When one thinks of dolls, often the image that pops into their heads would be the soft doll that they might have played with as a child or knew of the doll because of friends who had played with such toys. It is the usual doll with big eyes, long curly lashes and a big smile. It would have prominent features and of course, made with a torso, limbs and best made to look like an actual little girl. This is what a lot of people’s concept of doll is, however in Japan there is a variety of ways a doll could look like. An interesting take on what a unique doll could be is epitomized by a Japanese doll called the Kokeshi doll.
Kokeshi dolls are Japanese dolls that originate from the Northern part of the country. They are dolls made from wood and completely handmade. They are not projected to have limbs but just mainly torsos that resemble more of a tree’s trunk rather than an actual human torso. The head is enlarged in a rather odd way, as the proportions of it compared to the proportions of a normal human body are a bit off. The face is painted on with not prominent features, but with thin, delicate ones. The doll’s hair is also painted on and may be designed depending on the artists crafting the doll. Its body, instead of being clothed, is instead decorated with a floral design or pattern, again depending on the artist. The floral design may be done in black, red or maybe even yellow. Once the artist is happy with his or her craft and deems the doll done, he or she will sign his or her name at the bottom, marking their work.
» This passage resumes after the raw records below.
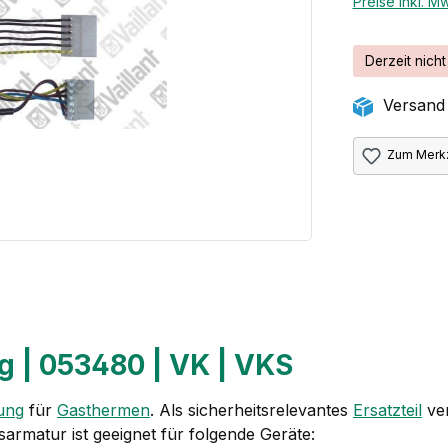
Preise inkl. M
Derzeit nicht
Versand 
Zum Merkz
ig | 053480 | VK | VKS
ung
für
Gasthermen
. Als sicherheitsrelevantes
Ersatzteil
ver
armatur ist geeignet für folgende Geräte:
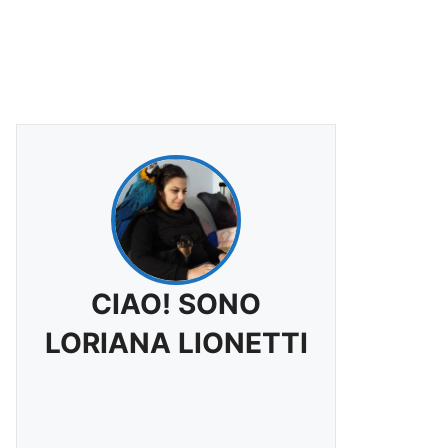
CIAO! SONO
LORIANA LIONETTI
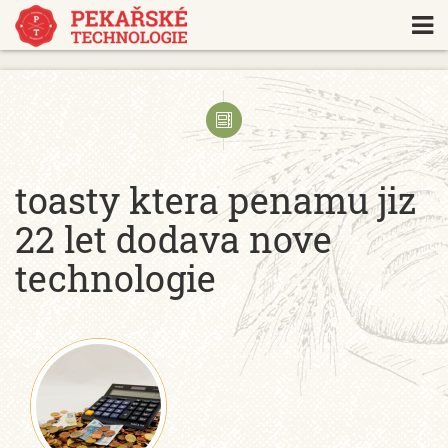
https://www.traditionrolex.com/18
toasty ktera penamu jiz
22 let dodava nove
technologie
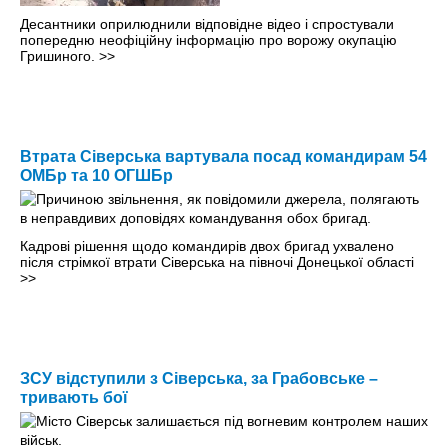
Десантники оприлюднили відповідне відео і спростували
попередню неофіційну інформацію про ворожу окупацію
Гришиного.
>>
Втрата Сіверська вартувала посад командирам 54
ОМБр та 10 ОГШБр
Кадрові рішення щодо командирів двох бригад ухвалено
після стрімкої втрати Сіверська на півночі Донецької області
>>
ЗСУ відступили з Сіверська, за Грабовське –
тривають бої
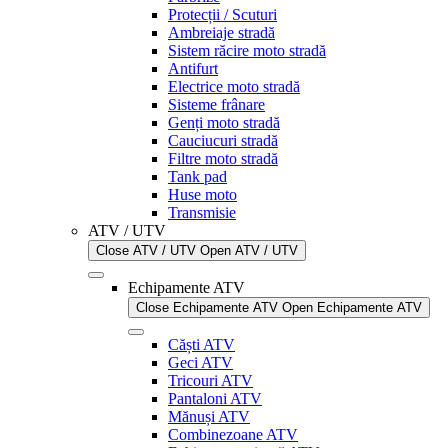
Protecții / Scuturi
Ambreiaje stradă
Sistem răcire moto stradă
Antifurt
Electrice moto stradă
Sisteme frânare
Genți moto stradă
Cauciucuri stradă
Filtre moto stradă
Tank pad
Huse moto
Transmisie
ATV / UTV
Close ATV / UTV
Open ATV / UTV
Echipamente ATV
Close Echipamente ATV
Open Echipamente ATV
Căști ATV
Geci ATV
Tricouri ATV
Pantaloni ATV
Mănuși ATV
Combinezoane ATV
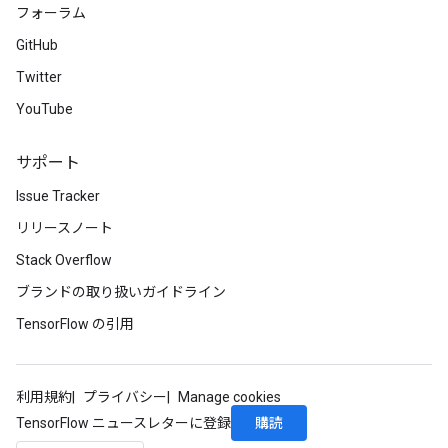
フォーラム
GitHub
Twitter
YouTube
サポート
Issue Tracker
リリースノート
Stack Overflow
ブランドの取り扱いガイドライン
TensorFlow の引用
利用規約
プライバシー
Manage cookies
購読
TensorFlow ニュースレターに登録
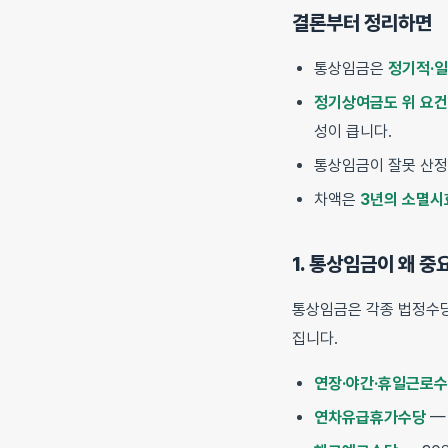
결론부터 정리하면
통상임금은
정기적·
정기상여금도 위 요건
성이 큽니다.
통상임금이 잘못 산
차액은
3년의 소멸시
1. 통상임금이 왜 중
통상임금은 각종 법정수
집니다.
연장·야간·휴일근로
연차유급휴가수당
—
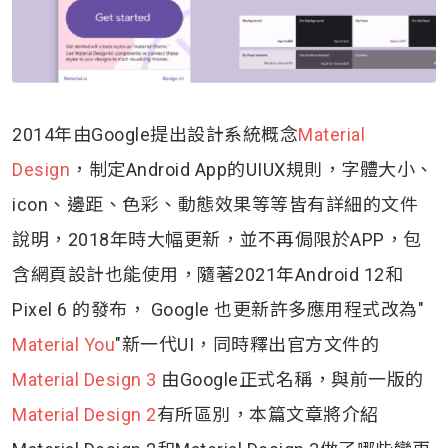
2014年由Google提出設計系統概念
Material
Design
，制定Android App的UIUX規則，字體大小、
icon、邊距、色彩、動態效果等等皆有詳細的文件
說明，2018年時大幅更新，並不再侷限於APP，包
含網頁設計也能使用，隨著2021年Android 12和
Pixel 6 的發布， Google 也更新許多應用程式改為"
Material You
"新一代UI，同時釋出官方文件的
Material Design 3
由Google正式名稱，與前一版的
Material Design 2
有所區別，本篇文章將介紹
The origin of the Kokeshi doll has quite an eerie sense as people aren’t entirely sure how it came about, although most of them agree that the most likely translation of the name sounds something like “small dolls”. The wood that was used for making these exquisite dolls was usually just from either dark cherry trees or the mizuki trees. The head and the body aren’t usually made as one piece, as they are separately made and then only later on attached together.
Often people who bought the dolls were Japanese who would visit the hot spring resorts. They were sold as souvenirs however some historians often hint at the idea that they may have had a spiritual significance at a point.